Franz Welser-Möst, one of Austria's most famous conductors, said he had informed the opera house's artistic director, Dominique Meyer, of his decision to resign, due to "long-standing artistic differences that were not resolved in several discussions".
His abrupt departure sent the Vienna State Opera scrambling to find replacements for his 34 planned performances this season, which include premieres of Verdi's Rigoletto and Richard Strauss's Elektra. It also left a vacancy for one of the most prestigious positions in world opera.
Welser-Möst, 54, who is also the music director of the Cleveland Orchestra, said his decision to quit after four years, half way through his tenure, was the culmination of many grievances.

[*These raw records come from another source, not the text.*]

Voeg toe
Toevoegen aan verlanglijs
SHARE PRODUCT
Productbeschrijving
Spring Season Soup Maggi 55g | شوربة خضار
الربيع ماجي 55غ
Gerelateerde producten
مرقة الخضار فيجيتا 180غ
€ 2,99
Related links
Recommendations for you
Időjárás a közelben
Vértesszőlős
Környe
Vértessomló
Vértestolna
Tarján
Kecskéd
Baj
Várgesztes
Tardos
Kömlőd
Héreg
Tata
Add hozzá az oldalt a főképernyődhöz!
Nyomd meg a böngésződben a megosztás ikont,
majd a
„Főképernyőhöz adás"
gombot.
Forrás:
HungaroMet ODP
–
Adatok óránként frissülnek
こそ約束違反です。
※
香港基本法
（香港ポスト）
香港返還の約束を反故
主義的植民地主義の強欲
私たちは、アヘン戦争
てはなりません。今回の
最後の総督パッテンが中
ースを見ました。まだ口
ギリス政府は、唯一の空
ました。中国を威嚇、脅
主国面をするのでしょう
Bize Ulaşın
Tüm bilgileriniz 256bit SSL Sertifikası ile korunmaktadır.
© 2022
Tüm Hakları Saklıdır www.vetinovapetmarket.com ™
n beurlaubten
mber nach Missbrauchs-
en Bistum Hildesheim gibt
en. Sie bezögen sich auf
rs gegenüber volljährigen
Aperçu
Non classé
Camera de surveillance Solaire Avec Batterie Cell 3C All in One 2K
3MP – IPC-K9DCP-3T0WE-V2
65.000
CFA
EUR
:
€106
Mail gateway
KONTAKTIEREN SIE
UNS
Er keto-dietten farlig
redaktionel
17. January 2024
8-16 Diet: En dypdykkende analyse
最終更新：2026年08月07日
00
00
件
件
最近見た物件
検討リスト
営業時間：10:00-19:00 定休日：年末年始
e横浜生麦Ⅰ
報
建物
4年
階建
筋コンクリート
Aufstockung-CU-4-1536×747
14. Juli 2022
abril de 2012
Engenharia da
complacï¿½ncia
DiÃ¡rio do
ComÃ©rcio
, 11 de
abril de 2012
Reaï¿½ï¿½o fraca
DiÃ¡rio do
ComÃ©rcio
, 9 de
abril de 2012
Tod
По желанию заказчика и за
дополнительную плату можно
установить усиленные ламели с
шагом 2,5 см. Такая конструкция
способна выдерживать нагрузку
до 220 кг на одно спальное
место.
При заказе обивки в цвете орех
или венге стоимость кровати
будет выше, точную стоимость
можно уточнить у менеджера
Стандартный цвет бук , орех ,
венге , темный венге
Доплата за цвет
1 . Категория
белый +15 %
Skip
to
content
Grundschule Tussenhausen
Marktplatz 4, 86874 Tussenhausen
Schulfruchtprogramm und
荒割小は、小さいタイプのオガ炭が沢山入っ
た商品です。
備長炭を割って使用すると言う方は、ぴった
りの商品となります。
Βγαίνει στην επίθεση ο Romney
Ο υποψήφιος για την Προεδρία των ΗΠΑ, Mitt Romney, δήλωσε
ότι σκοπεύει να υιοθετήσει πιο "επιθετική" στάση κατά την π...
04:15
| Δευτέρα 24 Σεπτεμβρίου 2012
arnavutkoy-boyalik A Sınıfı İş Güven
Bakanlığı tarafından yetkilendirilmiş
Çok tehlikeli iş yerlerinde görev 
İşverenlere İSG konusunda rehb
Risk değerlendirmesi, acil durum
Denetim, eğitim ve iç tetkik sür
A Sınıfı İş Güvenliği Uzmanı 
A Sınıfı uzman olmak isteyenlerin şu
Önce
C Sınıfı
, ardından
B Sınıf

"It has to do with singers and directors; it has to do with the entire domain that determines the artistic direction of the house. Believe me: this is a is very painful decision for me," said Welser-Möst, who has twice conducted the New Year's concert by the Vienna Philharmonic orchestra, which is broadcast live around the world.
Meyer, a Frenchman who built his country's first CD factory before becoming an opera administrator, expressed his regret at the conductor's exit.
"This is of course a great loss and the step causes me personal pain because I very much value Franz Welser-Möst as an artist and director," he said. "My concern and primary mandate is to find as quickly as possible an adequate replacement for the performances that he was to have conducted at the Vienna State Opera in 2014/15."
Welser-Möst is due in London for two BBC Proms performances with the Cleveland Orchestra, beginning tonight. That ensemble said the conductor's commitment was "not at all in doubt", with his contract set to run until 2018. He will lead the Cleveland Orchestra in Vienna later this month for a series of concerts at the city's Konzerthaus and the Musikverein.
Welser-Möst is not the first music director to bring his Vienna tenure to a premature close. Claudio Abbado resigned in 1991 after five years, on account of differences of opinion with the management.
Welser-Möst joined Meyer at the State Opera in 2010. Together, they challenged its reputation as a bastion of conservatism by programming the house's first performance of Leos Janacek's From the House of the Dead, directed by Peter Konwitschny, the German whose interpretations have polarised audiences. The 2011 production prompted boos from the audience and was savaged by critics.
That radicalism was tempered in subsequent seasons as Vienna attracted some of the opera world's biggest names, including Anna Netrebko, Rolando Villazon, Kiri Te Kanawa, Renée Fleming and Placido Domingo.
"We should count ourselves lucky that we live on a sort of island where culture is still considered important," the director once said about the Vienna State Opera. He is also a keen advocate of streaming live performances over the internet. "I want people to be able to watch opera in their pyjamas," he said.